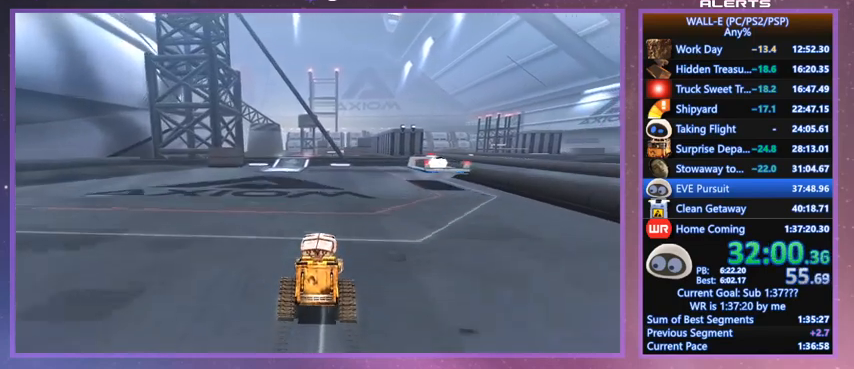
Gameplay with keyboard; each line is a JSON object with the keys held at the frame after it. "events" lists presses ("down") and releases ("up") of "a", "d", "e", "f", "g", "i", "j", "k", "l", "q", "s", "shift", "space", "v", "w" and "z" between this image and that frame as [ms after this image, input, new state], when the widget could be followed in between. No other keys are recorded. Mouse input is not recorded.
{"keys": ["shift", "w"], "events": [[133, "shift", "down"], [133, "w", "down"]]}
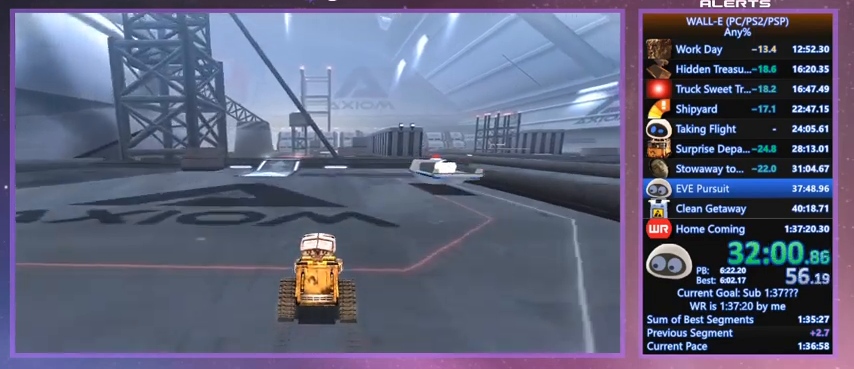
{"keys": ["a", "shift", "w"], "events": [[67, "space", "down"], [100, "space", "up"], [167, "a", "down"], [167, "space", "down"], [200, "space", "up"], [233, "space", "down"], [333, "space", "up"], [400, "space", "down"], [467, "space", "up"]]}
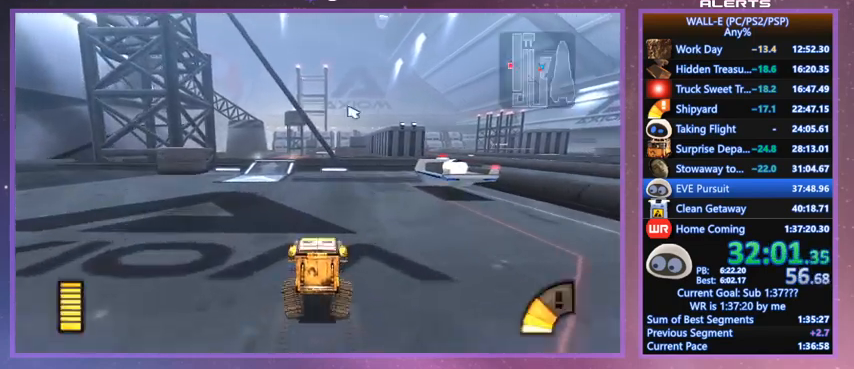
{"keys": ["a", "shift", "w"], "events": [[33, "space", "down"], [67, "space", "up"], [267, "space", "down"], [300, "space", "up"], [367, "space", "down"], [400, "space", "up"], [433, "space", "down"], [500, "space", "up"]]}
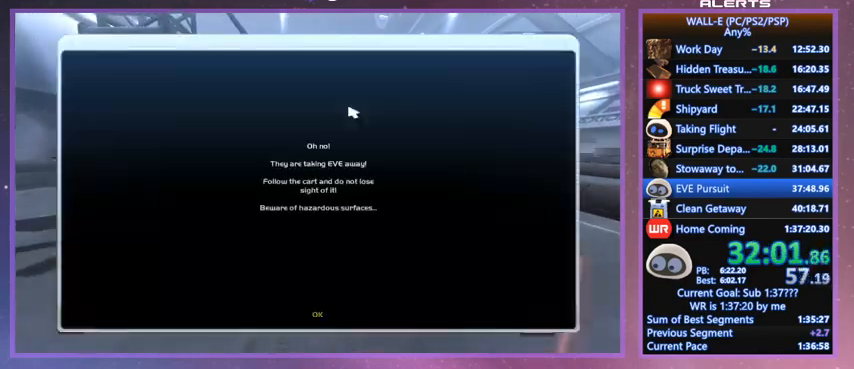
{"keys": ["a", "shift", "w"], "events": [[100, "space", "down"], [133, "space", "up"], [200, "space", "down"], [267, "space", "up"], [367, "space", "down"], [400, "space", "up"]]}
--
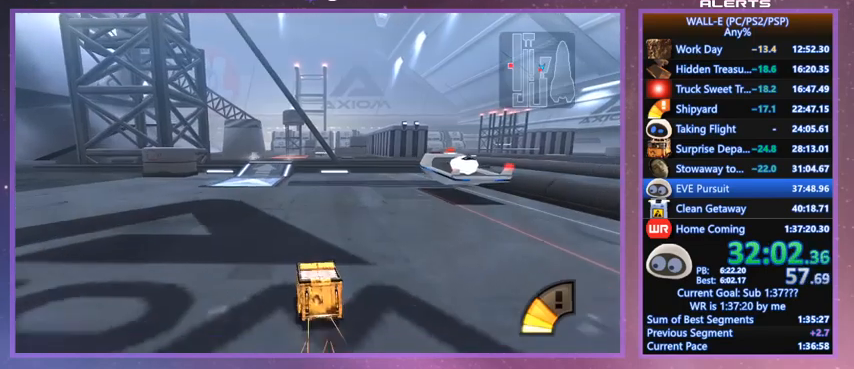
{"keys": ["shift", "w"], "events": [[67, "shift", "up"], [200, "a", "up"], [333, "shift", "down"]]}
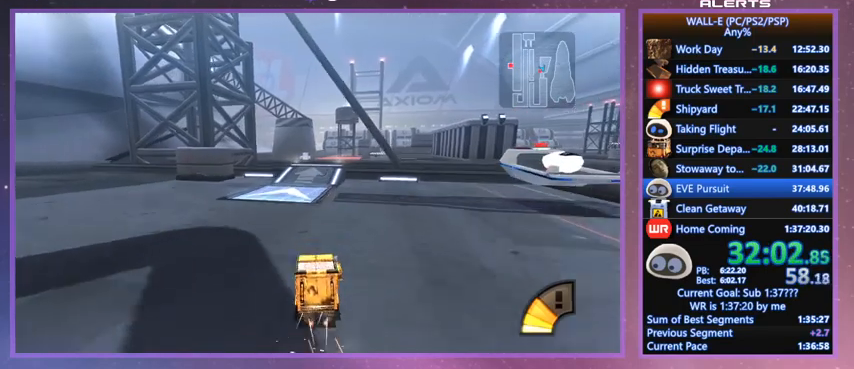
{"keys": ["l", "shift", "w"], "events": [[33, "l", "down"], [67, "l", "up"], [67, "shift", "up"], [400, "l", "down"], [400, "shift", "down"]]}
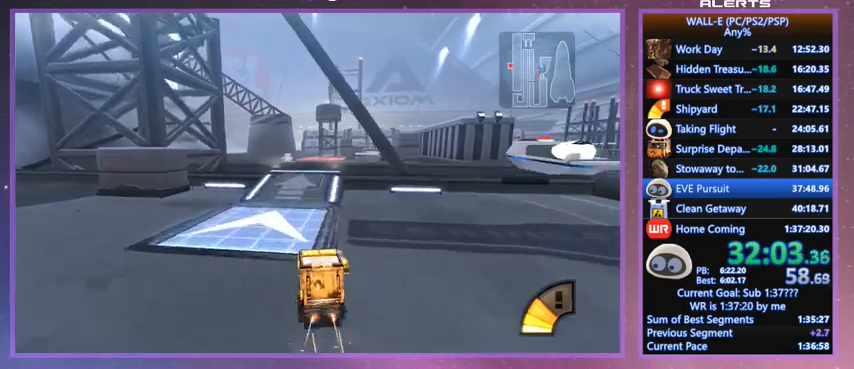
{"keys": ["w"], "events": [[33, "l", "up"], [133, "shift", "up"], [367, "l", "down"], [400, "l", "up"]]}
...
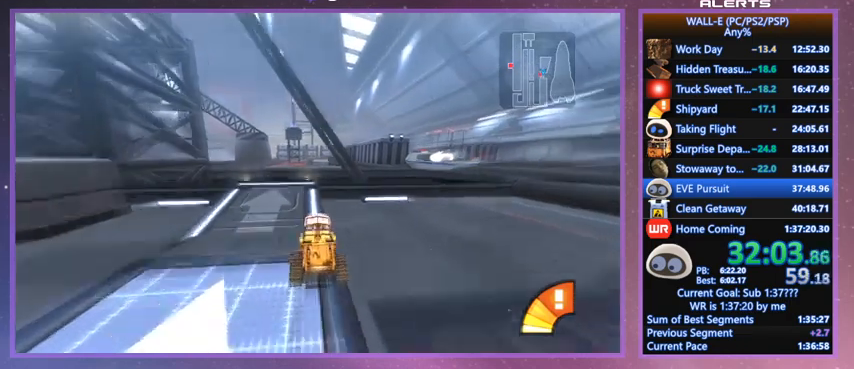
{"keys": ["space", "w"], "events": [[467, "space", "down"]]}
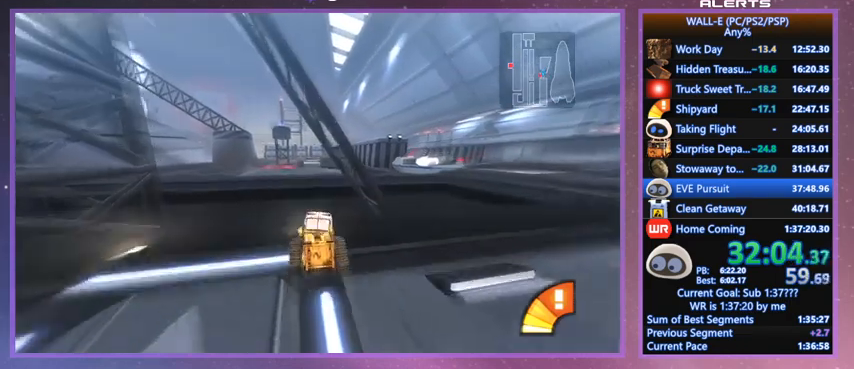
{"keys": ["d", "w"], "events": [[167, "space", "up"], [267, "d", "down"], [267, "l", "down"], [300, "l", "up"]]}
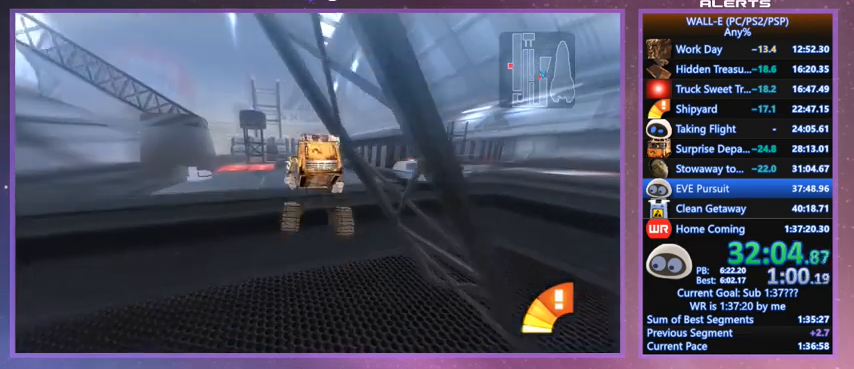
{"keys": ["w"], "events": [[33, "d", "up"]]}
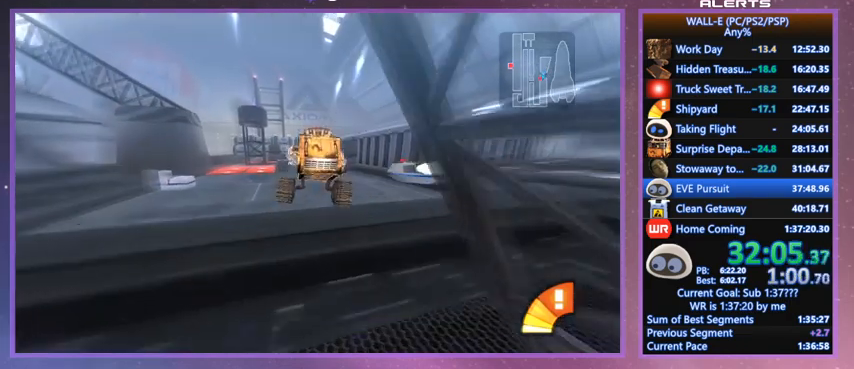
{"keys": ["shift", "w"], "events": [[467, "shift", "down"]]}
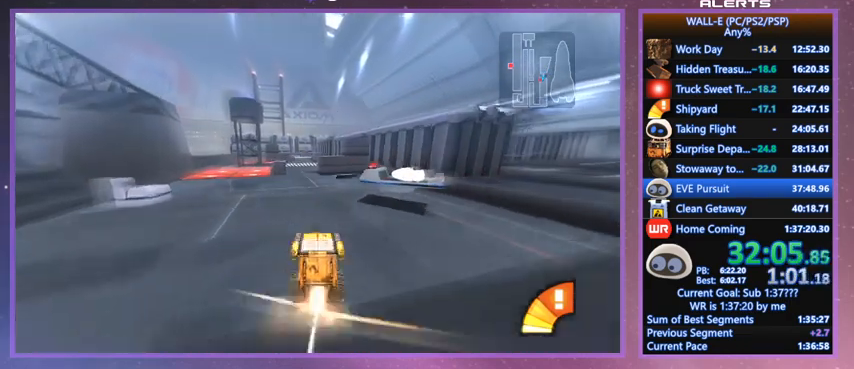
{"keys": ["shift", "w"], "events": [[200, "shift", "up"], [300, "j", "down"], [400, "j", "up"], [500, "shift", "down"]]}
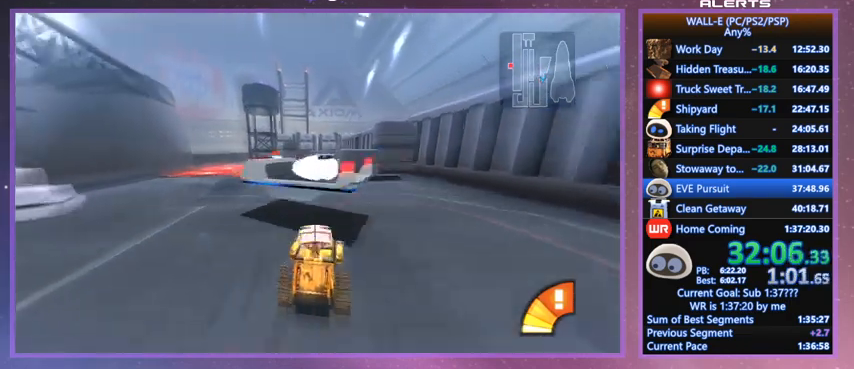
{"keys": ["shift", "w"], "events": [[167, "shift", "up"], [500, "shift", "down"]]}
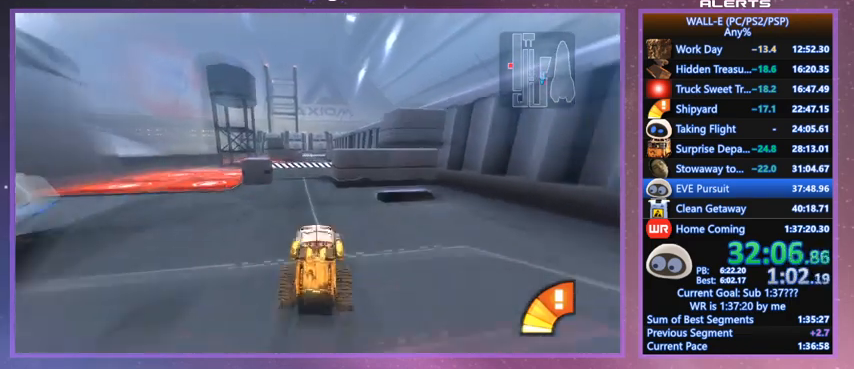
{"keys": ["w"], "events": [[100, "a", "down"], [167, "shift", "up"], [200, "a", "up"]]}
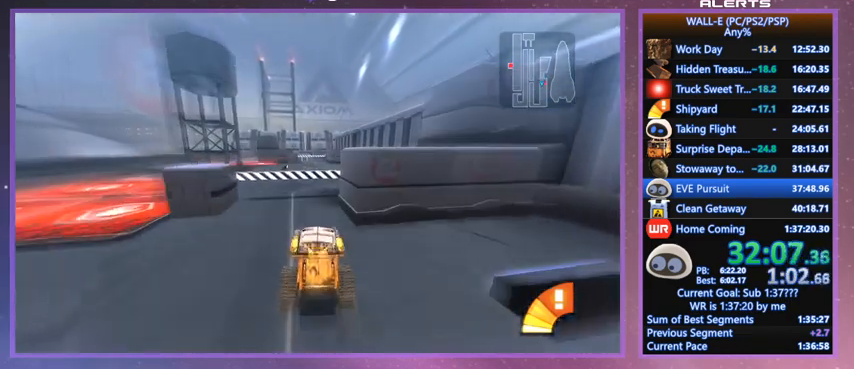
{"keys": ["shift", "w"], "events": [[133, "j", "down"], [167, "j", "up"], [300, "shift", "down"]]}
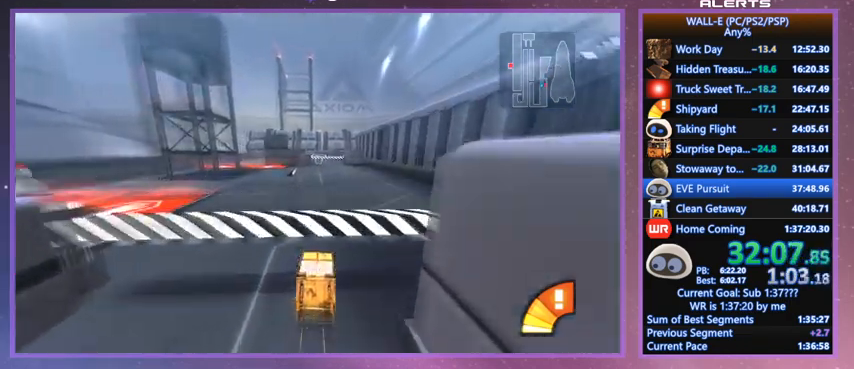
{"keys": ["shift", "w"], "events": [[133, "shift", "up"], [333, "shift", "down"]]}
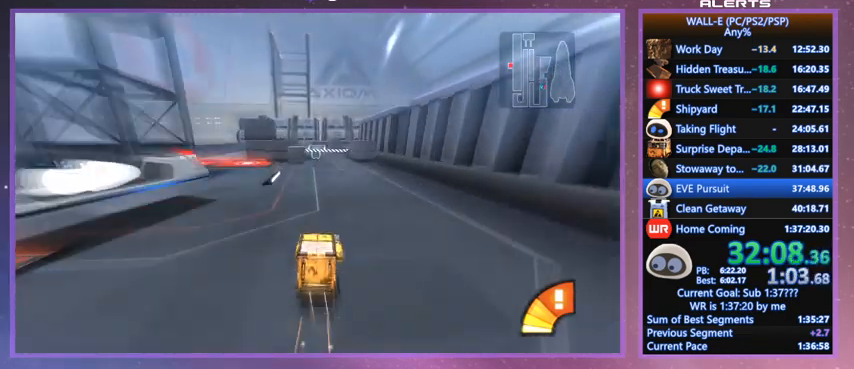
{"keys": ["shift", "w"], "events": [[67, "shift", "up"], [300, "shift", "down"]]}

= WHAT YOU NEED TO DO =
Say how many lines of the entries above include the word "space", giving the number alone.

= TASK OUTPUT =
6